And consumer dissatisfaction is just the tip of the iceberg for banks, which have other, larger problems that aren’t going away any time soon. Ask most people what caused the big financial crash of 2008 and they’ll point their fingers at the big banks. Even the Governor of the Bank of England launched a stinging attack back in October of 2014 against the bankers who created the financial crisis and “got away with their compensation packages and without sanction”.
Others, such as former banking insider turned author Adair Turner, contend that a deeper systemic malaise caused the problem and that bankers were largely “irrelevant” to the crisis. Turner claimed that lending excessive amounts on mortgages, to people who would likely default on their mortgages, was the true root of the problem. A rather strange defense, given that it was the bankers who approved most of those “excessive” loans, but pretty much what one would expect a career insider to say.
Apologists aside, there’s no doubt that the banks played a big part in the worldwide economic meltdown, and many policymakers – at least those who aren’t somehow beholden to the banks – aren’t willing to let this fact be forgotten any time soon.

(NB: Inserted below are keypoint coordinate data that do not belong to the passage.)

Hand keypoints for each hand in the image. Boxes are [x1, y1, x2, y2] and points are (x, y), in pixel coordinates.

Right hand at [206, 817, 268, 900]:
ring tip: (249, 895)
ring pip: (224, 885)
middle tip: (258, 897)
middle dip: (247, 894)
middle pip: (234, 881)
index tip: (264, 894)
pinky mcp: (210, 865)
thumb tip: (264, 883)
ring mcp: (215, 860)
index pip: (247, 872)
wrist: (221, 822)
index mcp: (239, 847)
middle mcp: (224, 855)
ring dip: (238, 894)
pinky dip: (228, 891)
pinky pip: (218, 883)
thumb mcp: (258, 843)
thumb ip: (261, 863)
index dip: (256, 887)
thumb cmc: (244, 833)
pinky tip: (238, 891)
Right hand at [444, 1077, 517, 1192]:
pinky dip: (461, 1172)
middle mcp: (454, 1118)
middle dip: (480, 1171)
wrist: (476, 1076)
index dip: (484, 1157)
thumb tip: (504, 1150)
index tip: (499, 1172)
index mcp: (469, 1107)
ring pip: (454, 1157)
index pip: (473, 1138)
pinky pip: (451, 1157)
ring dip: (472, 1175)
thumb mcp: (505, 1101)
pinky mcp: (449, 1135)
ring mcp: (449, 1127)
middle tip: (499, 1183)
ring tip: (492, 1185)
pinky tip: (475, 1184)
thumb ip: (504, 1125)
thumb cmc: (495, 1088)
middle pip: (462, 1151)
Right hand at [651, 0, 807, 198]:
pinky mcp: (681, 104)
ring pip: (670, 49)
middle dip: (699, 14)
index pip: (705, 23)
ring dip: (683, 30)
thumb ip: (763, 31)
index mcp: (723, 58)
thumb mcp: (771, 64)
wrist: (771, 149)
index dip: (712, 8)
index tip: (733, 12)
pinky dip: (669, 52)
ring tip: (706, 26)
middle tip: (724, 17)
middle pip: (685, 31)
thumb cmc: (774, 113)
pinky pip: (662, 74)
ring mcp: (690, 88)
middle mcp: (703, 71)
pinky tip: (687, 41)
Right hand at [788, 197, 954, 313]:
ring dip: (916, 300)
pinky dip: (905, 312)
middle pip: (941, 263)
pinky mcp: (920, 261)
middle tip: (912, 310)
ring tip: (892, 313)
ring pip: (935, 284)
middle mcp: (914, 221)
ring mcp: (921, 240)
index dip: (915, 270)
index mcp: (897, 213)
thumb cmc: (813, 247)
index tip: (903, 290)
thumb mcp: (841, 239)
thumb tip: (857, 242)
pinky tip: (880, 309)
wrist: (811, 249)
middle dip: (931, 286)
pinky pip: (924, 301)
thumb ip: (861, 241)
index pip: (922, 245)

Are banks still being given too much leverage?
Indeed, some of the reforms enacted in the UK during recovery from the financial crisis would seem to indicate that we had learnt from our mistakes. Lenders tightened their rules to make it more difficult for borrowers to get into trouble, and legislation was passed to make banks more accountable, at least to regulators if not necessarily to consumers. Yet in early February 2016, Chancellor George Osborne reversed controversial “guilty until proven innocent” rules for top bank bosses, causing Labour to accuse him of “doing the bankers’ bidding”.

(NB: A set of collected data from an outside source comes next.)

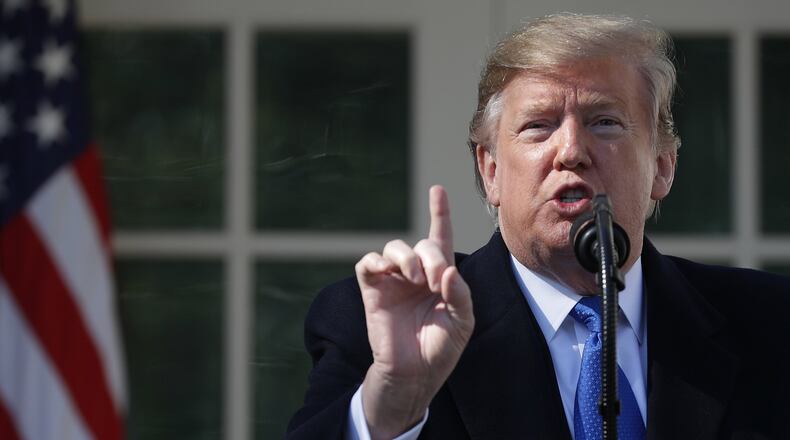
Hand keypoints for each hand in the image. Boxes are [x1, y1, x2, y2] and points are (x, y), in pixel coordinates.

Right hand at [355, 185, 473, 438]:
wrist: (415, 374)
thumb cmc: (440, 348)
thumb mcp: (462, 321)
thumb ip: (460, 294)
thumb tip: (448, 270)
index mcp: (440, 277)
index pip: (440, 237)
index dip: (439, 212)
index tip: (437, 189)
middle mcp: (416, 274)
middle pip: (421, 243)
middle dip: (431, 256)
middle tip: (436, 281)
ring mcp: (393, 281)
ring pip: (394, 247)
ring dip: (407, 257)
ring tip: (416, 280)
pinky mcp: (373, 291)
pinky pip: (368, 263)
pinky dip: (376, 261)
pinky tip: (388, 271)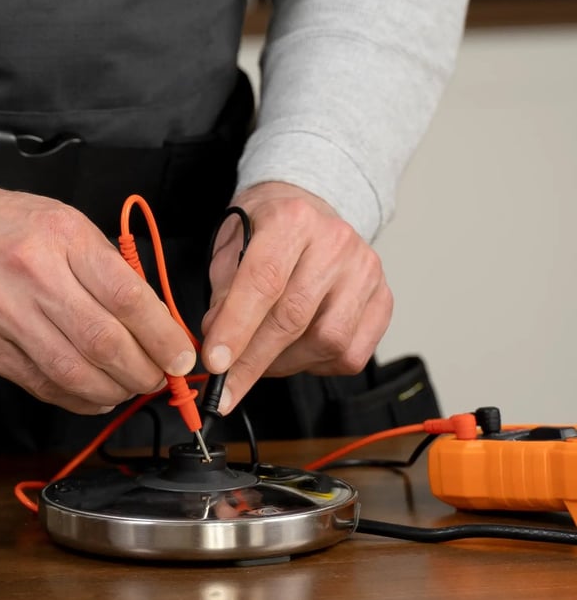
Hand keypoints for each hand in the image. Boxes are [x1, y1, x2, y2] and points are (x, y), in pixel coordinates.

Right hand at [0, 171, 196, 413]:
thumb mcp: (53, 217)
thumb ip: (99, 262)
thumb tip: (148, 311)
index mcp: (61, 236)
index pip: (128, 296)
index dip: (163, 335)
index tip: (182, 354)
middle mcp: (35, 275)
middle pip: (106, 342)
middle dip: (145, 371)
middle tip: (162, 377)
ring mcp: (5, 315)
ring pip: (75, 372)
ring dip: (114, 391)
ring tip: (130, 387)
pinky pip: (42, 384)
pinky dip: (77, 397)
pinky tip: (94, 395)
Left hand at [201, 182, 392, 411]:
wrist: (311, 215)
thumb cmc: (267, 233)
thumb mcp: (231, 247)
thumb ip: (223, 293)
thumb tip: (219, 341)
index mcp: (292, 219)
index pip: (264, 280)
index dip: (236, 327)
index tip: (215, 363)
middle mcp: (336, 241)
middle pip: (294, 317)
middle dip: (253, 361)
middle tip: (226, 385)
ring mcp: (365, 271)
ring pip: (327, 341)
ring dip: (285, 363)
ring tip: (262, 358)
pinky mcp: (383, 300)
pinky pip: (351, 355)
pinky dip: (317, 364)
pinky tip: (298, 350)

With his reversal, Mr. Osborne replaced the “burden of proof” rules that forced bankers to prove that they had engaged in no wrongdoing with a duty of responsibility rule, wherein regulators had to prove improper lending practices, rather than placing the responsibility for establishing regulatory compliance on the bankers who were granting the loans. Not to cast any aspersions upon Mr. Osborne’s integrity, but eliminating the “presumption of [senior bankers’] responsibility” would seem to invite public speculation as to whom the Chancellor and government are most loyal, those whom the government is supposed to represent, or those whom it is the government’s responsibility to keep in line.
I can’t get no satisfaction…
As the battle of banks versus government rages on, with no clear outcome in sight, the banks still have to wage war on the consumer front as well. A report issued by Banking Technology in July 2015 indicated that UK banks ranked bottom in a nine-country customer satisfaction survey commissioned by technology vendor FIS.

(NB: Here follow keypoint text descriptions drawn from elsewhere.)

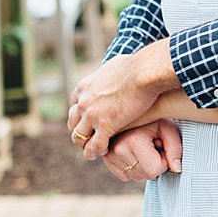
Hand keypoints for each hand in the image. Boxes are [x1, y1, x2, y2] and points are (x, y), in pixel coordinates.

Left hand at [68, 39, 177, 159]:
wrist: (144, 73)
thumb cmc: (137, 65)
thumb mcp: (116, 63)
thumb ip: (111, 69)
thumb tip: (117, 65)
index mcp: (85, 87)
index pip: (74, 104)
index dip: (80, 112)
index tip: (87, 117)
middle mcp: (84, 102)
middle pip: (73, 121)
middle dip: (78, 130)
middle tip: (86, 136)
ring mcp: (92, 116)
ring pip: (79, 137)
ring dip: (83, 144)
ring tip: (90, 151)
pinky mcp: (105, 126)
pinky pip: (95, 145)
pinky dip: (96, 151)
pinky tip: (102, 153)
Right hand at [102, 121, 182, 181]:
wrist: (136, 110)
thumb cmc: (156, 119)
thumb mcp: (169, 129)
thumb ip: (175, 149)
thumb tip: (177, 170)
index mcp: (133, 141)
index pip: (154, 170)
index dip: (164, 161)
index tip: (162, 147)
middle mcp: (118, 149)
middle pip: (145, 175)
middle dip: (155, 164)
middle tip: (154, 146)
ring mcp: (109, 155)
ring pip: (136, 177)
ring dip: (145, 166)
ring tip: (145, 147)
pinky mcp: (106, 159)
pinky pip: (125, 176)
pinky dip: (134, 168)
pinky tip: (136, 153)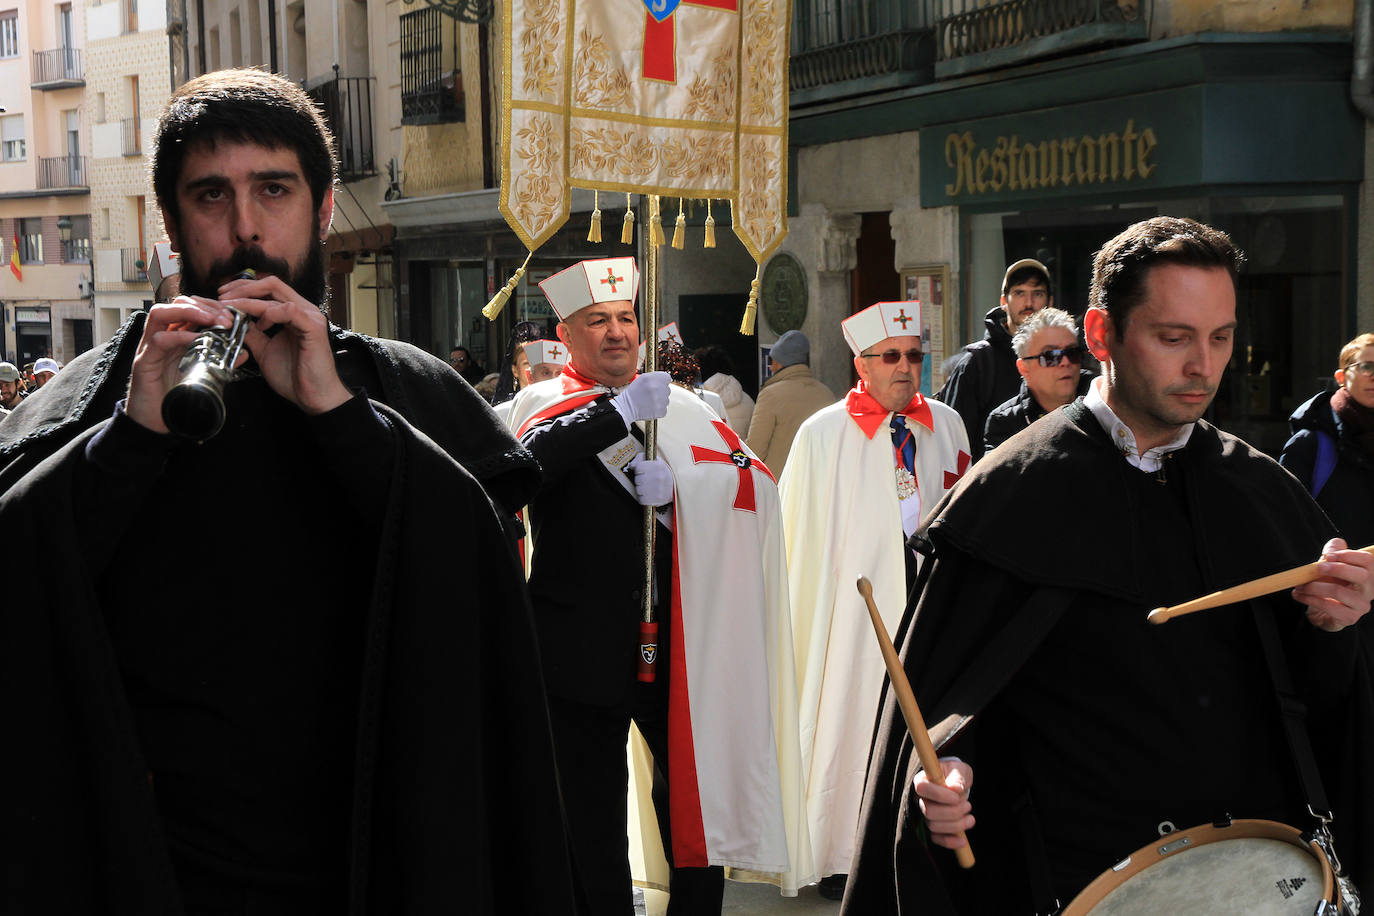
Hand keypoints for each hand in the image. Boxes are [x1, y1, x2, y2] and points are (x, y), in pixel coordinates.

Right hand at [126, 298, 238, 433]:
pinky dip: (179, 336)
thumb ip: (222, 363)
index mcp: (175, 337)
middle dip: (204, 305)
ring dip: (189, 311)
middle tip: (226, 317)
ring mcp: (149, 348)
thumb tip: (244, 353)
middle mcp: (160, 337)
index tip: (233, 315)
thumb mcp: (204, 377)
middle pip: (176, 303)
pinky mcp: (143, 363)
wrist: (156, 424)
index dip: (212, 306)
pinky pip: (159, 341)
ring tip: (213, 320)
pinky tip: (197, 338)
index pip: (190, 307)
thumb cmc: (177, 398)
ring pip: (160, 313)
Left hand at [216, 273, 351, 415]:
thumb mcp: (264, 350)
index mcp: (293, 313)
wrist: (313, 396)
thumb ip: (252, 333)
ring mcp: (309, 316)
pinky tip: (259, 324)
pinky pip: (289, 310)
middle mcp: (303, 309)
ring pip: (276, 293)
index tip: (222, 297)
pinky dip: (269, 313)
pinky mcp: (313, 327)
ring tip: (232, 308)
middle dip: (243, 288)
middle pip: (271, 283)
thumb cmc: (294, 376)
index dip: (243, 289)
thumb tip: (235, 321)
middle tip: (222, 297)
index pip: (268, 288)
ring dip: (250, 299)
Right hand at [611, 371, 669, 427]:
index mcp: (653, 378)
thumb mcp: (642, 378)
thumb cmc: (634, 393)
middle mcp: (658, 388)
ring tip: (649, 401)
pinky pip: (664, 408)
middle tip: (650, 394)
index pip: (667, 377)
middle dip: (660, 391)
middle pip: (667, 389)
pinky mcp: (661, 410)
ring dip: (660, 400)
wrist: (627, 407)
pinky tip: (650, 407)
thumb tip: (667, 379)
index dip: (662, 381)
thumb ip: (655, 376)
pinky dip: (658, 409)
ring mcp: (661, 400)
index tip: (659, 384)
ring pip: (666, 399)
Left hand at [627, 455, 672, 505]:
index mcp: (658, 466)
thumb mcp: (655, 461)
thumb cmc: (663, 473)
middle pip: (637, 479)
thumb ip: (641, 459)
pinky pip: (642, 500)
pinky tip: (649, 495)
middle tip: (647, 480)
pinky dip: (643, 498)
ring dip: (641, 489)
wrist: (677, 486)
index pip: (638, 467)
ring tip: (649, 487)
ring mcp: (658, 489)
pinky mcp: (658, 500)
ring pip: (638, 490)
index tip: (643, 471)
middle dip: (640, 480)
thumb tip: (631, 466)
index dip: (639, 470)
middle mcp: (659, 477)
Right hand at [914, 758, 973, 850]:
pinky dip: (950, 842)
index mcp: (922, 780)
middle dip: (953, 812)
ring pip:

According to the survey, bank customers gave good marks to the banks’ use of technology to provide convenience, but only 25 percent of respondents felt that banks did an acceptable job of providing more basic areas, such as transparency and fairness in the application of fees and charges. Since it is primarily the younger, digitally-acclimated customers who value the enhanced accessibility offered by developing technologies, it would not be surprising for some customers, particularly those in older age groups, to feel that their more traditional expectations are being given short shrift.
Even if banks aren’t always the “bad guys”, banks in the UK have much room for improvement. As additional alternatives to traditional banking spring up, the banks are going to have to fight harder to retain customers, even among the more digital-savvy demographics. It is only a matter of time before even those customers who were initially drawn to the convenience features the banks offered will begin demanding the same kinds of transparency and fairness as their older counterparts.
Consumers may not be able to mitigate government’s seeming favouritism towards the banks, but they do have some clout nevertheless. If they are being ill-treated by a bank, they can exercise that clout by shopping around for a lender or a financial institution that will treat them with the level of respect they want and deserve.